---------- Given data

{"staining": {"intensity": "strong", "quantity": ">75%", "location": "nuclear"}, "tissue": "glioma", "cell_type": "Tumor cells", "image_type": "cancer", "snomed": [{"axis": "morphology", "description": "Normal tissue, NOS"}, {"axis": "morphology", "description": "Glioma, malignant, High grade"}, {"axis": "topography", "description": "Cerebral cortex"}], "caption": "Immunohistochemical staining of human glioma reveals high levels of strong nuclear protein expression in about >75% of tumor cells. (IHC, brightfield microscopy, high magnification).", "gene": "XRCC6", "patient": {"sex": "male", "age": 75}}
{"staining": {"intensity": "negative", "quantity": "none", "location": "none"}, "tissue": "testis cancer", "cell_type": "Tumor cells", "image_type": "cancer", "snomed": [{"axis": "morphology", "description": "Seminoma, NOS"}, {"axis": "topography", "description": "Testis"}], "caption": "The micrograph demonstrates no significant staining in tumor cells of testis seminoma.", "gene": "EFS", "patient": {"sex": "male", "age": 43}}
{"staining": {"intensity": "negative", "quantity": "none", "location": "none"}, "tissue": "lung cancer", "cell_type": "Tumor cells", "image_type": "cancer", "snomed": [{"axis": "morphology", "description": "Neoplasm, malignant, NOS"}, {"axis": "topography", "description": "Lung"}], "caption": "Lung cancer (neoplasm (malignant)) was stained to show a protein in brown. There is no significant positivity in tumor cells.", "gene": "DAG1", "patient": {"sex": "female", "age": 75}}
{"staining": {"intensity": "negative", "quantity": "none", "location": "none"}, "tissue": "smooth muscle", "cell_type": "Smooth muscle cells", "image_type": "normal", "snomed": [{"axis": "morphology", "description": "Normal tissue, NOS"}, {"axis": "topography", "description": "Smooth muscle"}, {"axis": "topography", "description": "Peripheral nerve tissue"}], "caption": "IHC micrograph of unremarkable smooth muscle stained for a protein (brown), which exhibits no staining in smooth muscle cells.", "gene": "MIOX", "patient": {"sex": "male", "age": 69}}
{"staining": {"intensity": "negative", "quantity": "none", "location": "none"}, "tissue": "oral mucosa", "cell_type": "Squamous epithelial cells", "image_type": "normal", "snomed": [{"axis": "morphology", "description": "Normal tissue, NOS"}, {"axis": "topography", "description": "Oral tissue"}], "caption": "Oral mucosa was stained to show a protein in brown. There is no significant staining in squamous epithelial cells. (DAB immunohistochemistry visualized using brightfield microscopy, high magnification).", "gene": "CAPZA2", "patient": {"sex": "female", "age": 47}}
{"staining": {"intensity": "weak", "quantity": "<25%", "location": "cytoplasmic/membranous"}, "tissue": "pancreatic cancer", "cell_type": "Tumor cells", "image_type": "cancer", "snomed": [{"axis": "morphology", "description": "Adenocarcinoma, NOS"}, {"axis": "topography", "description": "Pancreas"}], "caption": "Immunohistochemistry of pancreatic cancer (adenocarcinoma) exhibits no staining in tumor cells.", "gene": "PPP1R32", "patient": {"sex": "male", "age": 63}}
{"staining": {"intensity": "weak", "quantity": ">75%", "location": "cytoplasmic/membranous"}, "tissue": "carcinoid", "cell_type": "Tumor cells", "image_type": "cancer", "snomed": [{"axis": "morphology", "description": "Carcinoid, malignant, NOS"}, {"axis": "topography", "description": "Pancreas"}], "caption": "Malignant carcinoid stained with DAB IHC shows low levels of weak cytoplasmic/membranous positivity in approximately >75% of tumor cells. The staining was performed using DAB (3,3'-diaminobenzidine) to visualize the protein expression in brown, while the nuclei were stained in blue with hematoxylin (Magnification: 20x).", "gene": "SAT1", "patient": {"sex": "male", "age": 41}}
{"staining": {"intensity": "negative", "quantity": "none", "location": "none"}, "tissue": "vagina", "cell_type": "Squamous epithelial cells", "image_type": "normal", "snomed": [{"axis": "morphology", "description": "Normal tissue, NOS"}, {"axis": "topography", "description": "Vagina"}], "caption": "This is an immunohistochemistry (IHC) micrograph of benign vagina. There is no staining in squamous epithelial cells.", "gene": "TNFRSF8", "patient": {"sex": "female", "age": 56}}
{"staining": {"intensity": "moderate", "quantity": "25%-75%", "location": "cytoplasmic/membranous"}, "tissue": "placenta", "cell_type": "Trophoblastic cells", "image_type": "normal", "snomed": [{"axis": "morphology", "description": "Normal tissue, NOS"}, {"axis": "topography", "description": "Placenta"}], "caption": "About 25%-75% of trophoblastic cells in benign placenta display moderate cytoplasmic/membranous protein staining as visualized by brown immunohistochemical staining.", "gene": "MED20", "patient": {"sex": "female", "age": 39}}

--------------------

Your goal
Among the records above, extract exactly the lines from the line with "mucosa was stained" to the line with "is an immunohistochemistry", both lines included, and leave out the rest.

Response box
{"staining": {"intensity": "negative", "quantity": "none", "location": "none"}, "tissue": "oral mucosa", "cell_type": "Squamous epithelial cells", "image_type": "normal", "snomed": [{"axis": "morphology", "description": "Normal tissue, NOS"}, {"axis": "topography", "description": "Oral tissue"}], "caption": "Oral mucosa was stained to show a protein in brown. There is no significant staining in squamous epithelial cells. (DAB immunohistochemistry visualized using brightfield microscopy, high magnification).", "gene": "CAPZA2", "patient": {"sex": "female", "age": 47}}
{"staining": {"intensity": "weak", "quantity": "<25%", "location": "cytoplasmic/membranous"}, "tissue": "pancreatic cancer", "cell_type": "Tumor cells", "image_type": "cancer", "snomed": [{"axis": "morphology", "description": "Adenocarcinoma, NOS"}, {"axis": "topography", "description": "Pancreas"}], "caption": "Immunohistochemistry of pancreatic cancer (adenocarcinoma) exhibits no staining in tumor cells.", "gene": "PPP1R32", "patient": {"sex": "male", "age": 63}}
{"staining": {"intensity": "weak", "quantity": ">75%", "location": "cytoplasmic/membranous"}, "tissue": "carcinoid", "cell_type": "Tumor cells", "image_type": "cancer", "snomed": [{"axis": "morphology", "description": "Carcinoid, malignant, NOS"}, {"axis": "topography", "description": "Pancreas"}], "caption": "Malignant carcinoid stained with DAB IHC shows low levels of weak cytoplasmic/membranous positivity in approximately >75% of tumor cells. The staining was performed using DAB (3,3'-diaminobenzidine) to visualize the protein expression in brown, while the nuclei were stained in blue with hematoxylin (Magnification: 20x).", "gene": "SAT1", "patient": {"sex": "male", "age": 41}}
{"staining": {"intensity": "negative", "quantity": "none", "location": "none"}, "tissue": "vagina", "cell_type": "Squamous epithelial cells", "image_type": "normal", "snomed": [{"axis": "morphology", "description": "Normal tissue, NOS"}, {"axis": "topography", "description": "Vagina"}], "caption": "This is an immunohistochemistry (IHC) micrograph of benign vagina. There is no staining in squamous epithelial cells.", "gene": "TNFRSF8", "patient": {"sex": "female", "age": 56}}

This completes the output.